The records:
[Start of section]
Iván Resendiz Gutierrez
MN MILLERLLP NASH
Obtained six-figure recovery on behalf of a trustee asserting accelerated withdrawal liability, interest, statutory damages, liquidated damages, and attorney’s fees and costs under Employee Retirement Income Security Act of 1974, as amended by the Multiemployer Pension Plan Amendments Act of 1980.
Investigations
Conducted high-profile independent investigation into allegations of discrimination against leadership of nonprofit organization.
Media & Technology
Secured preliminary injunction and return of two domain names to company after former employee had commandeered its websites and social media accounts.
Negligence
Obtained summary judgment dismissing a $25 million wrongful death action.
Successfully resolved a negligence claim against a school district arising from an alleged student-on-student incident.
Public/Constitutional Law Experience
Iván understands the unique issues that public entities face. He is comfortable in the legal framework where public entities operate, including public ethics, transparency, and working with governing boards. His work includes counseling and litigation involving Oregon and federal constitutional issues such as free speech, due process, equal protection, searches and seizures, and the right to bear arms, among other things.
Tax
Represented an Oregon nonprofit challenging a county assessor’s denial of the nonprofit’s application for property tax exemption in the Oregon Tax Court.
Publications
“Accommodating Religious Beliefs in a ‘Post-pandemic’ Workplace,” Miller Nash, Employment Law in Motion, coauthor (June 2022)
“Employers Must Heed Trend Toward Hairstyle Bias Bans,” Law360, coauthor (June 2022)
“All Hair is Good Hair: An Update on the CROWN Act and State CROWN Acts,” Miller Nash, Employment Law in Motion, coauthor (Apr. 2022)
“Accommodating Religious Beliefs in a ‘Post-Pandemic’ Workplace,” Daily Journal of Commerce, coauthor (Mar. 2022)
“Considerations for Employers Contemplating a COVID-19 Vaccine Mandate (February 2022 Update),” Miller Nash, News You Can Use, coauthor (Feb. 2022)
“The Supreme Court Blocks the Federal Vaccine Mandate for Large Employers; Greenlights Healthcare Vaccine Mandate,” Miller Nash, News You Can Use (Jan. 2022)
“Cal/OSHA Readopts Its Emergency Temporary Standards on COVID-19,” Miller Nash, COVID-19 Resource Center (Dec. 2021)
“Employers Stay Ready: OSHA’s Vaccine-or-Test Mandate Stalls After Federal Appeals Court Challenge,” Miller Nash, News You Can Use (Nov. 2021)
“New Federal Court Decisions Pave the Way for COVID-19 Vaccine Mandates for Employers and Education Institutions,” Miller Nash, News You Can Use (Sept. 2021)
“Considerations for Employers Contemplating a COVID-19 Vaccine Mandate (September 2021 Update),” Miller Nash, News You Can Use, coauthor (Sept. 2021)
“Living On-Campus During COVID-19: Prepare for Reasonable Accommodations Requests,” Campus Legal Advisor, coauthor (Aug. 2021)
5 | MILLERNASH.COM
[End of section]
Read the listing line by line, and copy each line in which the word "Employment" is found.

“Accommodating Religious Beliefs in a ‘Post-pandemic’ Workplace,” Miller Nash, Employment Law in Motion, coauthor (June 2022)
“All Hair is Good Hair: An Update on the CROWN Act and State CROWN Acts,” Miller Nash, Employment Law in Motion, coauthor (Apr. 2022)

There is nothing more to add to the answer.